Wettingen-Mehrerau Abbey is directly subordinate to the Holy See and thus forms no part of the Catholic Archdiocese of Salzburg.
Little information survives on the history of either foundation up to 1079, when the monastery was reformed by the monk Gottfried, sent by abbot William of Hirsau, and the Rule of St.
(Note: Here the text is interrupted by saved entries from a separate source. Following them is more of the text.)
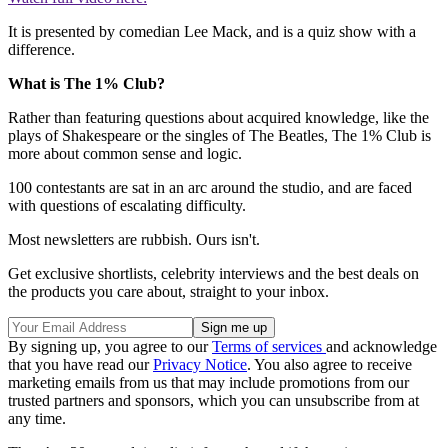
It is presented by comedian Lee Mack, and is a quiz show with a
difference.
What is The 1% Club?
Rather than featuring questions about acquired knowledge, like the
plays of Shakespeare or the singles of The Beatles, The 1% Club is
more about common sense and logic.
100 contestants are sat in an arc around the studio, and are faced
with questions of escalating difficulty.
Most newsletters are rubbish. Ours isn't.
Get exclusive shortlists, celebrity interviews and the best deals on
the products you care about, straight to your inbox.
By signing up, you agree to our
Terms of services
and acknowledge
that you have read our
Privacy Notice
. You also agree to receive
marketing emails from us that may include promotions from our
trusted partners and sponsors, which you can unsubscribe from at
any time.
Benedict was introduced.
In particular Ulrich Mötz, later abbot, exerted much influence in the Bregenz Forest by his preaching against the spread of religious innovations while he was provost of Lingenau (1515–33).
However, the Treaty of Pressburg (1805) gave Vorarlberg, and with it the abbey, to Bavaria, which under the "Reichsdeputationshauptschluss" had already secularised its own religious houses in 1802–03.
When the district came again under the rule of Austria, the surviving monastic buildings were used for various purposes until in 1853 they were bought, with the permission of Emperor Franz Joseph I, from the last owner, along with some pieces of land connected with them, by the abbot of the Cistercian Wettingen Abbey in Switzerland, a monastery which had been forcibly suppressed by the Canton of Aargau in 1841, and for thirteen years had been seeking a new home.
The monastic buildings were extended, and in 1859 a new Romanesque church was built; of particular note is the monument to Cardinal Hergenröther (died 1890), who is buried there.
In 1919 Wettingen-Mehrerau bought the pilgrimage church at Birnau and the nearby Schloss Maurach, which to this day it runs as a priory.